If you are in doubt, do what you would do if the payments were reportable under Savings Income Reporting and report in the Savings Income Reporting format. Guidance notes are available for Reporting Savings Income.
New return reference numbers
You can produce a separate return for your PPIAFRC return or you can combine your PPIAFRC return with any of your other interest returns, BBSI, OI or Savings Income. If you want a separate return sub number you should contact HMRC at the address or telephone number below.
HM Revenue and Customs
Centre for National Information
Ty Glas Road
Telephone: 0300 058 2413
Partnership and joint accounts
It may be that some of your customers had a joint account that was miss-sold PPI. You should report those accounts according to the residence of the people you pay the PPI redress to. Those resident in the UK and the existing Fully Reportable countries should go on your BBSI or OI return depending on which you would normally report them.
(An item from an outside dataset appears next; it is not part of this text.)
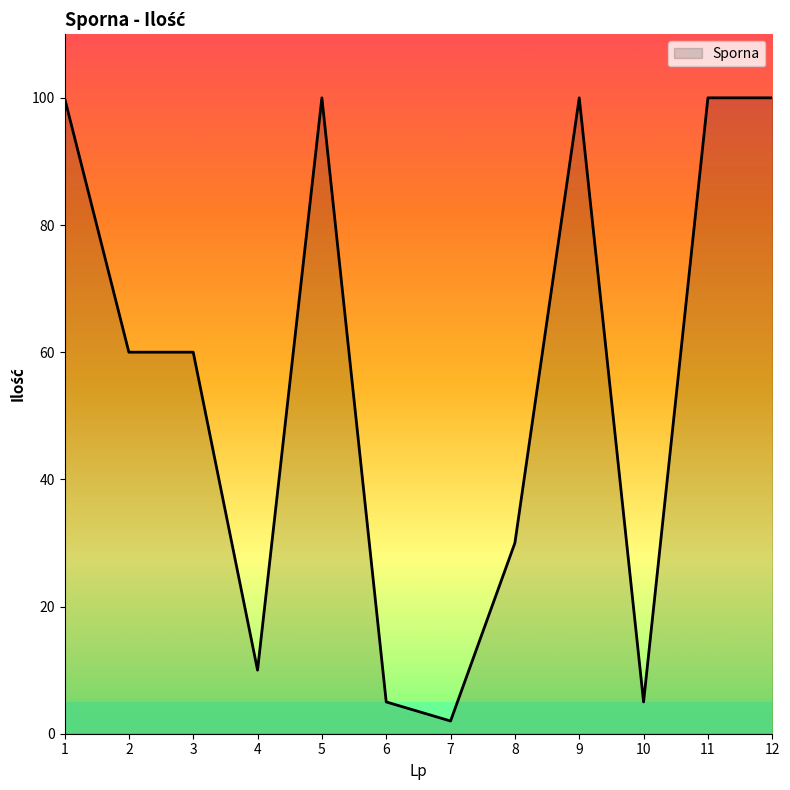

Between 7 and 1, which is larger?

1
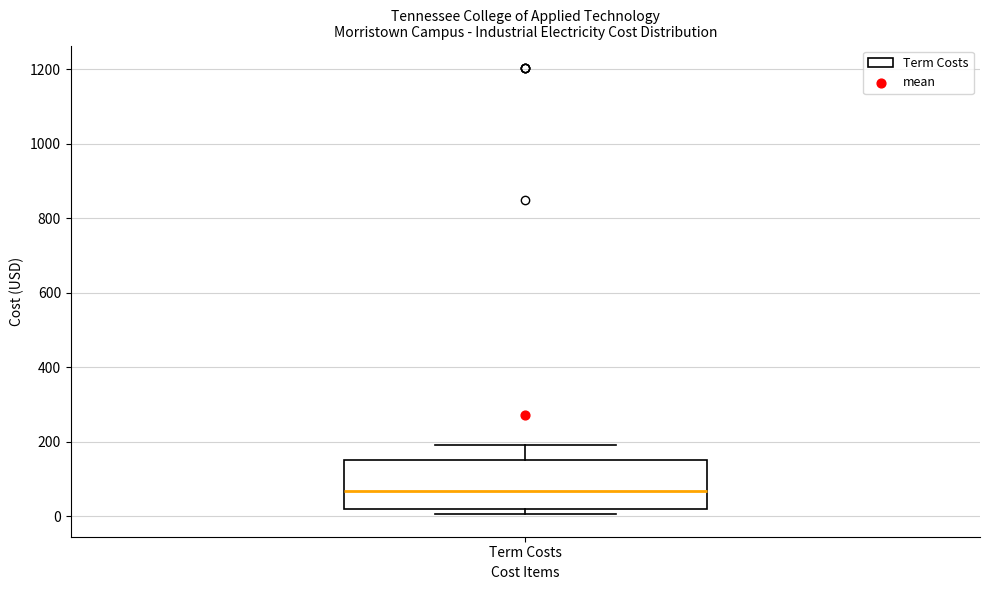

Read this box plot against the y-axis: the position of the median line, the range covered by the box, and the ends of both whiskers. The values are not printed on the chart, so give them approximately, as read against the axis.

median 60, box 20 to 160, whiskers 0 to 200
You must report those resident in the Additional Fully Reportable Countries as part of your PPIAFRC return. This may lead to different forms of reporting depending on the residence of the redress recipients. This is no different to the current situation where joint account holders are not resident in the same country and different reports are needed.
Forms R85 and R105
A financial institution may hold either R85 or R105 forms for particular accounts or in relation to particular customers. In general, the data on these forms is coded into the financial institution’s systems so that interest is paid gross or, where appropriate, the ultimate beneficial owner of the interest is reported to HMRC instead of any trustee or other intermediary. In this PPIAFRC return neither type of form should have its data reported. This is because, although the PPIAFRC return is made under schedule 23, like BBSI and OI, the format to be used for the PPIAFRC return is that of the European Union Savings Directive return which does not use R85 or R105 data.
Revenue and Customs Brief 33/2014 provides further information about reporting payment protection insurance interest payments to HMRC.